If you’ve ever tried to read one of George R. R. Martin’s books in his Song of Ice and Fire series, then you know it’s going to take some time, as the books are typically over a thousand pages long. Even reading newspaper articles or Facebook updates, let alone full–length novels, can be difficult to fit into a busy schedule. With so many people using e–readers on the go, it’s clear that there is a need for faster reading.

Going as far back as the 1950s, speed–reading techniques have been a popular way to attempt to read a lot of text in a short time frame. In 1958, schoolteacher Evelyn Wood discovered that if she swept her finger along the page as she read, her reading speed was greatly increased. In the years since, speed–reading has remained attractive to readers who lead a busy lifestyle, and these days, they seem to be everywhere.

A new speed–reading app called Spritz promises to change the way we read and how we think about reading. The app uses a form of rapid serial visual presentation, or RSVP, which displays one word at a time, allowing your eye to stay in one place, thus increasing reading speed. Spritz developers boast that some people are reading at over 1,000 words per minute, allowing them to read even on small screens without having to zoom in or squint.

While Spritz is not the first digital speed-reader, it does offer something that traditional RSVP platforms don’t, and the developers says this makes Spritz unique and more likely to work with more people. Spritz utilizes a person’s natural “optimal recognition point,” or ORP, which is the place in a word that the eye looks for when reading. Spritz places every word in the same place, with the ORP highlighted in red, so that the eye has an easier time understanding the entire word at first glance. This allows for quicker reading and better comprehension.

In the Atlantic article “Is Speed Reading Possible?” writer Olga Khazan interviewed Keith Rayner, a psycholinguist at the University of Massachusetts Amherst. Rayner believes “all speed–reading claims are nonsensical,” and notes that after reading a few sentences using RSVP, “comprehension breaks down because words are coming at you faster than you can deal with them.”

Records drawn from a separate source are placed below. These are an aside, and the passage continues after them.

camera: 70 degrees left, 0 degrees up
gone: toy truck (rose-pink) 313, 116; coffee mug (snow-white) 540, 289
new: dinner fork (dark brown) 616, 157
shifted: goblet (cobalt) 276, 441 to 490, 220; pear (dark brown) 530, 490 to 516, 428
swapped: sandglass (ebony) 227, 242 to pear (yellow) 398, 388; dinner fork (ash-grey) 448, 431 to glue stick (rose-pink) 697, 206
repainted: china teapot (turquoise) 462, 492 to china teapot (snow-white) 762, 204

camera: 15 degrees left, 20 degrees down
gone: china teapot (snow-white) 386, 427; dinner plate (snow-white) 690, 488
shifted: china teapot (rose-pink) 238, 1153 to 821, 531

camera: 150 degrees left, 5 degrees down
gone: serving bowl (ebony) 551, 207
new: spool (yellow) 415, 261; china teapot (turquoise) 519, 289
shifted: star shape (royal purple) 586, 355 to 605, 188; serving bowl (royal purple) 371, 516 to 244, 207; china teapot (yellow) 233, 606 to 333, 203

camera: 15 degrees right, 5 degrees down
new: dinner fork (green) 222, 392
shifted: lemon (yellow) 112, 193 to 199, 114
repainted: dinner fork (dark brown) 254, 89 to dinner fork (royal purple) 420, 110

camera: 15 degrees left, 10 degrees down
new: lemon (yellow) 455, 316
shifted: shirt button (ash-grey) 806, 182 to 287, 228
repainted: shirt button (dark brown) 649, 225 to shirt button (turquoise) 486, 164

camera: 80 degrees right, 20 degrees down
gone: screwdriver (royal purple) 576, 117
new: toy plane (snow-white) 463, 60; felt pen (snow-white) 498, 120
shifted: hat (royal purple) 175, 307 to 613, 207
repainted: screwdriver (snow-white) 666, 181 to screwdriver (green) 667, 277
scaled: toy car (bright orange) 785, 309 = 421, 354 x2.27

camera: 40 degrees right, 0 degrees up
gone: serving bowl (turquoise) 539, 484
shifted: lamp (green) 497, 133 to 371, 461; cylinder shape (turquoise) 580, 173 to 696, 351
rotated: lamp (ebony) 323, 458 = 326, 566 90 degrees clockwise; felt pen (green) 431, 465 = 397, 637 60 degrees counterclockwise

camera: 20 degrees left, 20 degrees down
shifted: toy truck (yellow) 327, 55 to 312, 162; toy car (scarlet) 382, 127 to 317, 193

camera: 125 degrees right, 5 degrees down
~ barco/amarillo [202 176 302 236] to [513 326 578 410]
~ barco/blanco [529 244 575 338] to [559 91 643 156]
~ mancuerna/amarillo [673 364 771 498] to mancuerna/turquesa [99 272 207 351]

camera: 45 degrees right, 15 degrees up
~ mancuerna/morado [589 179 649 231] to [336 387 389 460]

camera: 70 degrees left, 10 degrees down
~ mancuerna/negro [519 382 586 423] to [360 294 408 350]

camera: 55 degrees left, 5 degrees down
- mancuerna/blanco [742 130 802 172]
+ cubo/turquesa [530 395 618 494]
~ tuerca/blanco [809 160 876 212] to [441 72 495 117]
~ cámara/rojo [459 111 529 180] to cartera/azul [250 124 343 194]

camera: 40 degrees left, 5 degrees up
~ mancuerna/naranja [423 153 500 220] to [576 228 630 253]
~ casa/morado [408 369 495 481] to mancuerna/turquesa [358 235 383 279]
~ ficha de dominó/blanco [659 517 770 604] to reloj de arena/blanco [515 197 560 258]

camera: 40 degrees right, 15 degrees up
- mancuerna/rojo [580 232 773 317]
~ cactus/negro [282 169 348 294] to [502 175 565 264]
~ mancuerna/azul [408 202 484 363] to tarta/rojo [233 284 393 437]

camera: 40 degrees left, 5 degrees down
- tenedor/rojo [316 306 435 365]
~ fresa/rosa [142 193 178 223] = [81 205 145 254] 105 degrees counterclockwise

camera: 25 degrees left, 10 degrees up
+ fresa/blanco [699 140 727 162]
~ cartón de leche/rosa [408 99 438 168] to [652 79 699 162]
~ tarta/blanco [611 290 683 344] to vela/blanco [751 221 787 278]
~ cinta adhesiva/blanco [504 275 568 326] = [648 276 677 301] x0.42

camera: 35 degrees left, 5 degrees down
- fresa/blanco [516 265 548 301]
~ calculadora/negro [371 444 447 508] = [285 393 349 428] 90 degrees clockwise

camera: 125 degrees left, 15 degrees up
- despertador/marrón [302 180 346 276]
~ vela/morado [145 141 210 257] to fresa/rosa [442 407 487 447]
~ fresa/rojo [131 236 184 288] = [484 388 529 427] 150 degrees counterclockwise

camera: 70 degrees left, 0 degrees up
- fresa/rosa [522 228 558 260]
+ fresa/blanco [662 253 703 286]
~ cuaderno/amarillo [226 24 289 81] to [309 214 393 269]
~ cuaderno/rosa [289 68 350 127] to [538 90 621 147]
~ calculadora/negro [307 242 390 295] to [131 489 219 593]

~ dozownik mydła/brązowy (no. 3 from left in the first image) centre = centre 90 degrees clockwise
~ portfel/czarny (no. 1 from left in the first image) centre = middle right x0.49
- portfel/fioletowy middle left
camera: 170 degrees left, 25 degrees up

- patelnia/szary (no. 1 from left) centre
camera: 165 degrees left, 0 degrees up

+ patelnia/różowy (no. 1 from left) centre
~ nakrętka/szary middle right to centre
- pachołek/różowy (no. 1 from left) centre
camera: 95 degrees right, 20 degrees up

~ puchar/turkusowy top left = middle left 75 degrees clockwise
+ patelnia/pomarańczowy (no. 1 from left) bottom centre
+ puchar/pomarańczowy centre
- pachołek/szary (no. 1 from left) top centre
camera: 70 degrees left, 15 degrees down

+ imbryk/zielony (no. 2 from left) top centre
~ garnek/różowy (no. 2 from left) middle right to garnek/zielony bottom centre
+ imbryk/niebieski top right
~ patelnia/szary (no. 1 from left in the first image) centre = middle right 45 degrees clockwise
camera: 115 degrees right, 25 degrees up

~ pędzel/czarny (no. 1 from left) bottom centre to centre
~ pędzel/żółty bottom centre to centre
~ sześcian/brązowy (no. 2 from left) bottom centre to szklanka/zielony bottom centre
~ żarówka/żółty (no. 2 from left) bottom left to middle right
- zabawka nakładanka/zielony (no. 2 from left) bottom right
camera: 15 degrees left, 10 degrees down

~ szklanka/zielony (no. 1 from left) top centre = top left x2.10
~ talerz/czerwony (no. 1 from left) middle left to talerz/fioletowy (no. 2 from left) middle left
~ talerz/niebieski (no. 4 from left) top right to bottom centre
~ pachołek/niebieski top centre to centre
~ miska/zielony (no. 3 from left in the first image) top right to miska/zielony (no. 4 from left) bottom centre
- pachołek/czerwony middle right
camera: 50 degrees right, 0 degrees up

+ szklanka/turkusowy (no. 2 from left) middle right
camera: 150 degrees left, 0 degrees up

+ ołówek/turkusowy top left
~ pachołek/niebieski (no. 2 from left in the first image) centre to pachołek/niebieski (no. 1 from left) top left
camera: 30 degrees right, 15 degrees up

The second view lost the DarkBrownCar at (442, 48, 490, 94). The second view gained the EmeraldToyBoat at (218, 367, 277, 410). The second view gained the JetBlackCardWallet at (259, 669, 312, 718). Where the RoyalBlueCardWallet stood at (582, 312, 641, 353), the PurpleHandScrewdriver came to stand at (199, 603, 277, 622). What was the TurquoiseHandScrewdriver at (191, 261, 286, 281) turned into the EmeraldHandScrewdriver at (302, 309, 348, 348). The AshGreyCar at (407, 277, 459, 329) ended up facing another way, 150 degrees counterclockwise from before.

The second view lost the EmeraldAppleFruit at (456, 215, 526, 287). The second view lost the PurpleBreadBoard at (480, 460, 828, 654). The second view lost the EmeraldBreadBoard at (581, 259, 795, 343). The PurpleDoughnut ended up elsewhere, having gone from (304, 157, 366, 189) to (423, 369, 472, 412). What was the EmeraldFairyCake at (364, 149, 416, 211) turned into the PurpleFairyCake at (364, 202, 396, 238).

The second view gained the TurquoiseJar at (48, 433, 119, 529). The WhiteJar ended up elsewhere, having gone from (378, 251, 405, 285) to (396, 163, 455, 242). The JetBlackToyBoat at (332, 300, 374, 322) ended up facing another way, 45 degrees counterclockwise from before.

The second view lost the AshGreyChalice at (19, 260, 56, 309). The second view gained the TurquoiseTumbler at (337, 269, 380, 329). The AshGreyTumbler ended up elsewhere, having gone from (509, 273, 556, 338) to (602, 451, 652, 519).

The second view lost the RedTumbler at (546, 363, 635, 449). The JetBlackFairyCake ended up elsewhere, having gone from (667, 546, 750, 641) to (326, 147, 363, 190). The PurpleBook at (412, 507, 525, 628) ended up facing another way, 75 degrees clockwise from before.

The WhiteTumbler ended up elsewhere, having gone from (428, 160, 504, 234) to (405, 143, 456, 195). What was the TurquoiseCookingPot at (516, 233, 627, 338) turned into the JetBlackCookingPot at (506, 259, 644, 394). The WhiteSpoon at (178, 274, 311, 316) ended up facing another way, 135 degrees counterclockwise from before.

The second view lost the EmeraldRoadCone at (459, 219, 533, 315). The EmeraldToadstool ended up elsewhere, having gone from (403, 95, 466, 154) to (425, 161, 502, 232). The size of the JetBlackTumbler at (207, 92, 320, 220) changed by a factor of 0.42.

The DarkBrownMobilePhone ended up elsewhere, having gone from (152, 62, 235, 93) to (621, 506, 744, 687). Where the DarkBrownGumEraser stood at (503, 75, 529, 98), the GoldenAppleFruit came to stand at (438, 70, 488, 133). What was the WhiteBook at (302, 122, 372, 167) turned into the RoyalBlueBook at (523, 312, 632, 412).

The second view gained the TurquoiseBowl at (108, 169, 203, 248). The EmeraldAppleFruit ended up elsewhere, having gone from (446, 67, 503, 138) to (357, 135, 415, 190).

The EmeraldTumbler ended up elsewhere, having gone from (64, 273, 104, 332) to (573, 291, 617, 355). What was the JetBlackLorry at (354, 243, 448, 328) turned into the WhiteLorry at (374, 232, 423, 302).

The Spritz site doesn’t seem concerned with comprehension difficulties, but it does suggest that, while you could read a book in a day, you might not want to. ”Keep in mind that just because you’ve got a Ferrari, driving it around town at 200 mph is probably a bad idea,” the Spritz developers say. “You’ll find that you’ve got your own personal speed that feels just right for almost every kind of content.” A similar idea was used for the Stride and Prejudice app, an endless runner that allows players to read the entirety of Jane Austen’s Pride and Prejudice, and which I wrote about in a previous blog entry.

While the tools Spritz uses are not necessarily original, the introduction of new technology such as smartphones and smart watches, united with our newfound need for speed and the desire to consume as much information as possible in as short an amount of time as possible, makes this the perfect time for such an invention. It begs the question: What will books of the future look like? We already have the growing popularity of ebooks and e–readers; perhaps one day in the not–so–distant future, we will all be reading books on a watch, as stories appear on the screen one word at a time.

Did You Know?

One way to read, but not take up too much of your time, is to subscribe to the email book service DailyLit, offered by Plympton. DailyLit sends you excerpts from a text every day to read. You can choose to have short excerpts or long excerpts, as well as when you want to receive the little bits of story; you can then read them at your own leisure. In this way, whenever you find yourself with a couple of free minutes, you have something to read on your mobile device or laptop—so long as you have access to your email. Like speed–reading, getting little chunks of books a day is a way to try to make reading easier and more convenient.

Rooster, on the other hand, is a sister service that was also developed by Plympton. It comes in the form of an app (currently only compatible with the iPhone or other iOS 7 devices) that requires a paid subscription, and with that subscription, you are given 15–minute chunks of pre–chosen books. Rooster’s aim is to take the guesswork (and frustration) out of choosing content. While to some it may not be appealing to have what you’re reading chosen for you, it might be attractive to others who become exasperated by the task of sorting through a lot of content during which time they could be reading instead.